- _Task directions_
Rewrite the listing below, changing "Paperback" to "Softcover" and keeping everything else the same. Leave out the pictures.

- _The input_
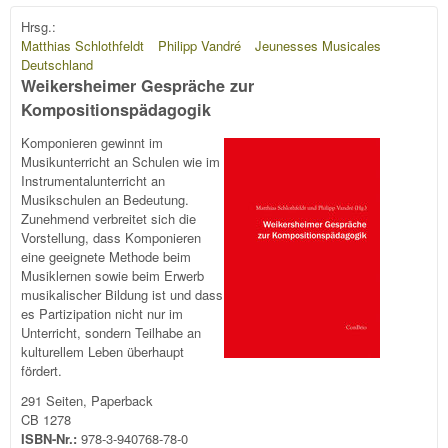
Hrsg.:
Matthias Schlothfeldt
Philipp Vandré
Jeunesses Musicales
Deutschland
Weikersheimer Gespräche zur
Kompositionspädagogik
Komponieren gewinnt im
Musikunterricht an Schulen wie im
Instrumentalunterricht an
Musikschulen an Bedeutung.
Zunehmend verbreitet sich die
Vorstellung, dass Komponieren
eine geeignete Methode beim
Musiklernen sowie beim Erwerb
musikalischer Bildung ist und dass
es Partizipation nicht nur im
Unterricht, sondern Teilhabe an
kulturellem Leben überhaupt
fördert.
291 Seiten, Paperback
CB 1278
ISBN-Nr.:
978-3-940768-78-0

- _Answer box_
Hrsg.:
Matthias Schlothfeldt
Philipp Vandré
Jeunesses Musicales
Deutschland
Weikersheimer Gespräche zur
Kompositionspädagogik
Komponieren gewinnt im
Musikunterricht an Schulen wie im
Instrumentalunterricht an
Musikschulen an Bedeutung.
Zunehmend verbreitet sich die
Vorstellung, dass Komponieren
eine geeignete Methode beim
Musiklernen sowie beim Erwerb
musikalischer Bildung ist und dass
es Partizipation nicht nur im
Unterricht, sondern Teilhabe an
kulturellem Leben überhaupt
fördert.
291 Seiten, Softcover
CB 1278
ISBN-Nr.:
978-3-940768-78-0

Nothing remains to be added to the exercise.